Tags: #Humor, Relato

¡Qué tiempos nos ha tocado vivir!

En fin, allí iba yo desfilando tan decidido como el que más hacia la Quinta Avenida. De acuerdo con el plan, empecé a examinar las caras de los que se cruzaban conmigo, buscando una conocida que pudiera serme útil. Estaba dispuesto a ser paciente. Sería como buscar oro, pensaba. Como buscar un centelleo de metal precioso en un plato de arena.

Cuando llegué a la esquina de la Quinta Avenida, se dispararon ensordecedoramente mis sistemas de alarma:
«¡Bip, bip, bip!
¡Jonk, jonk, jonk! ¡Rourr, rourr, rourr!»

¡Había hecho una identificación positiva!

El que venía hacia mí era la cáscara del hombre que me había robado a Sarah Wyatt, el hombre a quien yo había hundido en Milnovecientos Cuarentainueve. Aún no me había visto él
a mí
. ¡Era Leland Clewes!

Estaba completamente calvo y llevaba embutidos los pies en unos zapatos rotos, y las vueltas de los pantalones deshilachadas, y el brazo derecho como muerto. En su extremo oscilaba una gastada cartera de muestras.

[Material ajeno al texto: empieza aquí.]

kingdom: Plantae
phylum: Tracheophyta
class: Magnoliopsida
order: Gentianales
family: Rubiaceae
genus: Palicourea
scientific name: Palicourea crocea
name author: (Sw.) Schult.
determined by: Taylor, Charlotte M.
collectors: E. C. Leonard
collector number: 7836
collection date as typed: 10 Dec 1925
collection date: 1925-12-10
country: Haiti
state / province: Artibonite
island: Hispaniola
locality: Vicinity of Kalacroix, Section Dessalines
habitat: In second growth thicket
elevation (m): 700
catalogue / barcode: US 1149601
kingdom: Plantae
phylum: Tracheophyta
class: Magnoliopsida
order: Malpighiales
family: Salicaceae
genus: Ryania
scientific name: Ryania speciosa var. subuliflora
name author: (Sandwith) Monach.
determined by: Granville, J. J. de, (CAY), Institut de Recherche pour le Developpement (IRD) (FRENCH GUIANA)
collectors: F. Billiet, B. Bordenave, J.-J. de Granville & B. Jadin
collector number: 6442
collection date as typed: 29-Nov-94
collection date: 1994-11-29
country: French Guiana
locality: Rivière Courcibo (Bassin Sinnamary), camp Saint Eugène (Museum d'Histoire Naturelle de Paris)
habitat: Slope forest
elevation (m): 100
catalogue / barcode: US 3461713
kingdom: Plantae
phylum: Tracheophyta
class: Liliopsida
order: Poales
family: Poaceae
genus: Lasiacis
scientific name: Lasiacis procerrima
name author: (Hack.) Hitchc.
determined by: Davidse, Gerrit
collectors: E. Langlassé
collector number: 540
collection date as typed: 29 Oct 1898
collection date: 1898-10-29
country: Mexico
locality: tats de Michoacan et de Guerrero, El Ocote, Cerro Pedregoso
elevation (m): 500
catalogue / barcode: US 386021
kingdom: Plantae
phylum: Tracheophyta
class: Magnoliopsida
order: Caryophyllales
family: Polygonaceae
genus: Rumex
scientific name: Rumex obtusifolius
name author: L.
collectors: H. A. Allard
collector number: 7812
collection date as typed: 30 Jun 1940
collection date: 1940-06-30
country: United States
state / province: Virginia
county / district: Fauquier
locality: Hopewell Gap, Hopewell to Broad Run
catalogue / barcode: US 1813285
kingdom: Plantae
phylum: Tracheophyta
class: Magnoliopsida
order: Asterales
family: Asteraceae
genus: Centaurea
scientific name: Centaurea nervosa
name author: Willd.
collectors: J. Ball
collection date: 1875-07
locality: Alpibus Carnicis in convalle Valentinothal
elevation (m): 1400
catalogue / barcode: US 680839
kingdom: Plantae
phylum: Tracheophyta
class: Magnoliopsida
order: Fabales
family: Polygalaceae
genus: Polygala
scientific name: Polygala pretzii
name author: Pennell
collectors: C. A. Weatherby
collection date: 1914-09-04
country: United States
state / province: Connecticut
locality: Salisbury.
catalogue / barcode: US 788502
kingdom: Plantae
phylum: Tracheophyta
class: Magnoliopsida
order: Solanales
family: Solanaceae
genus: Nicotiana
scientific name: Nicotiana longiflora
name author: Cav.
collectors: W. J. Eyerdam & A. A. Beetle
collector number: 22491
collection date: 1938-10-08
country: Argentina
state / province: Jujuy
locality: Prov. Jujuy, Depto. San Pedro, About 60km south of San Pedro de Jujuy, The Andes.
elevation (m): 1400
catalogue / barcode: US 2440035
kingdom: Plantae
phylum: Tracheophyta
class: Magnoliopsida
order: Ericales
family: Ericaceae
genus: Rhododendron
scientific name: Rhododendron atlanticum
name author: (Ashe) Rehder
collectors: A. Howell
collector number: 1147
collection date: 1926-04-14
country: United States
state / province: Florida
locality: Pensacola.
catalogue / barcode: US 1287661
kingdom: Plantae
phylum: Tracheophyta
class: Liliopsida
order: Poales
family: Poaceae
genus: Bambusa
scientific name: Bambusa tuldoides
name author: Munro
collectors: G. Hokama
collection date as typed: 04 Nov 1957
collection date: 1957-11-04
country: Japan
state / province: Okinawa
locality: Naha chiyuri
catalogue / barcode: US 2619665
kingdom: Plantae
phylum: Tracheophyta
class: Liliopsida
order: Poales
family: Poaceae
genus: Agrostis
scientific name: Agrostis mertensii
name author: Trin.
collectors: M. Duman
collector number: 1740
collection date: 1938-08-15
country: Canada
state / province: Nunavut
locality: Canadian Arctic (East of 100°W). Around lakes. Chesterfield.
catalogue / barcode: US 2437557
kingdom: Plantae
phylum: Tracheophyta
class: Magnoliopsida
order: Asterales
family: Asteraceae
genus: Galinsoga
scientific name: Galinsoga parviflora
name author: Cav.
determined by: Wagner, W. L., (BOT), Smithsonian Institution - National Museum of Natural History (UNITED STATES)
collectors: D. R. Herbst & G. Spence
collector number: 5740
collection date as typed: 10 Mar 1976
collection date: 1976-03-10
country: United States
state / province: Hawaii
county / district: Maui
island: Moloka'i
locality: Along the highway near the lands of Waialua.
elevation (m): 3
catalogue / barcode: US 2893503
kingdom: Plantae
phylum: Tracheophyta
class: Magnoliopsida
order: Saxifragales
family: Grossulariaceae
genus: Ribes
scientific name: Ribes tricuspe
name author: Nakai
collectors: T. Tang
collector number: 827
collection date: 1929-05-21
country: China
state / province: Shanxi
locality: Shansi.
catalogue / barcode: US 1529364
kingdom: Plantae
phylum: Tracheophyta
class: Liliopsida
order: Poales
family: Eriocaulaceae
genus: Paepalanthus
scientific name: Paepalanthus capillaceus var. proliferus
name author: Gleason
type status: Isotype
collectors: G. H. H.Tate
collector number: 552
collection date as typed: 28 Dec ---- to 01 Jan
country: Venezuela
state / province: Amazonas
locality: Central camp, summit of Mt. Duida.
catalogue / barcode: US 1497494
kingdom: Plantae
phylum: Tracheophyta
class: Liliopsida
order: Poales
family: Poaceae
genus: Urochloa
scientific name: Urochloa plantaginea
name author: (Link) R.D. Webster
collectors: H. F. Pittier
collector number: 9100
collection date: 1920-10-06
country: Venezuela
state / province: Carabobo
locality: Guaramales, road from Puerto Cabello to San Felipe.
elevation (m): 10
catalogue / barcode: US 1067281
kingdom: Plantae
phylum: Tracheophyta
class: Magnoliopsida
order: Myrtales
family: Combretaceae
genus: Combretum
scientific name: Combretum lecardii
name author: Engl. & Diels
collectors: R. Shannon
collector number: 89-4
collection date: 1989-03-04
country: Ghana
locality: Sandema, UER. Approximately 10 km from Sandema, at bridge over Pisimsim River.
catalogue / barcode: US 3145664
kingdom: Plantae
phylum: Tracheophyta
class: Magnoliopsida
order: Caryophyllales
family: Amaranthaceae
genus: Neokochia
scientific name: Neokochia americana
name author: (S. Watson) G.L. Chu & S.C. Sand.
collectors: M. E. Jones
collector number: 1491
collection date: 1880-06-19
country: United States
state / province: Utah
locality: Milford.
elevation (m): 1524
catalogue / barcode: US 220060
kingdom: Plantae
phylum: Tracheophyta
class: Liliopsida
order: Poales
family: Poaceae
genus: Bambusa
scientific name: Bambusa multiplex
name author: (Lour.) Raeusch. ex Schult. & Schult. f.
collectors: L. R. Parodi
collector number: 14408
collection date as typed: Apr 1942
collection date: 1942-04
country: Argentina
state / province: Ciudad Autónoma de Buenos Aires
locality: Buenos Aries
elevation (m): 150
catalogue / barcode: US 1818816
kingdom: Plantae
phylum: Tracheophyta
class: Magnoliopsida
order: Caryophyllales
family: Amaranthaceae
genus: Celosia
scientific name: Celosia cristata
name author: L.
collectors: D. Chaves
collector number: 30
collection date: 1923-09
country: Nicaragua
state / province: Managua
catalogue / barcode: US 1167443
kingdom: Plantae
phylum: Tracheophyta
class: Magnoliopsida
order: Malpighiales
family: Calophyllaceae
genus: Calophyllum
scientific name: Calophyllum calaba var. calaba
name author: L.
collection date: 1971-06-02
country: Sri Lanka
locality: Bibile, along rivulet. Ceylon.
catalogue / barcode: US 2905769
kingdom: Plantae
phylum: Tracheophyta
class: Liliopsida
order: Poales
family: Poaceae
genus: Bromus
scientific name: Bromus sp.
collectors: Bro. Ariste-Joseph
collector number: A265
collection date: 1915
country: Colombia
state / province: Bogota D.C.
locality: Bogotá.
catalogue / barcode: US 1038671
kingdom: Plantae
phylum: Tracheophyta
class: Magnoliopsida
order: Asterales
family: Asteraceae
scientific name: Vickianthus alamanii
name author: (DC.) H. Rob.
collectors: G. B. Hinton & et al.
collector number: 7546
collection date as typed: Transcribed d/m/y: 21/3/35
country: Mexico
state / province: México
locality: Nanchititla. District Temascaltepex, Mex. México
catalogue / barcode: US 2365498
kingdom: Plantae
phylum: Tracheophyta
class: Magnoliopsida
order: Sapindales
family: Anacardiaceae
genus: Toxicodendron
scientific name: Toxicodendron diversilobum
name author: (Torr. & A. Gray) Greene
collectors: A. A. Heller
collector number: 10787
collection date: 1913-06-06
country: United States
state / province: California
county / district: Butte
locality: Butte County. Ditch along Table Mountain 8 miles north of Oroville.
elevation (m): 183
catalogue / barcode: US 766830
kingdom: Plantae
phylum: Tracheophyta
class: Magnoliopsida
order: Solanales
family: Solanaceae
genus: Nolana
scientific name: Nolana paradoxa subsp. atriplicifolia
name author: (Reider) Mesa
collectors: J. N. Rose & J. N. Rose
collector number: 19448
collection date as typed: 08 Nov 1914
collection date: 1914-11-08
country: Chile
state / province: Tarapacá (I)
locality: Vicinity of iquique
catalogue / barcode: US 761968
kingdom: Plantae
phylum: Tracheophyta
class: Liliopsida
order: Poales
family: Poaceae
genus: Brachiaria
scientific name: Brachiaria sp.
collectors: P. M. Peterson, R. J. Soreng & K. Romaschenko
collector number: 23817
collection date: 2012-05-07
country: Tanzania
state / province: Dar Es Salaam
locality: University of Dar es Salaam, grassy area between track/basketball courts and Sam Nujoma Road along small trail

Clewes se había convertido en un vendedor fracasado, como descubriría más tarde, de sobres de cerillas y calendarios con publicidad.

He de decir que en la actualidad es vicepresidente de la sucursal Diamond Match de la RAMJAC Corporation.

Pese a todo lo que le había pasado, mientras avanzaba hacia mí, iluminaba su rostro la buena voluntad adolescente y simplona de siempre. Tenía esa expresión hasta en una fotografía de su entrada en la prisión de Georgia, con el guardián mirándole como solía hacer el ministro del Interior. Cuando Clewes era joven, los hombres mayores que él siempre le miraban como diciendo: «Éste es mi chico.»

¡Y por fin me vio!

El contacto ocular casi me electrocuta. ¡Fue como si me hubiese dado de narices con una farola!

Me crucé con él y seguí caminando. No tenía nada que decirle ni ganas de parar y escuchar todas las cosas terribles que tenía derecho a decirme él.

Sin embargo, cuando llegué a la esquina cambió el semáforo y quedamos separados por coches en marcha; entonces me atreví a volverme y mirarle.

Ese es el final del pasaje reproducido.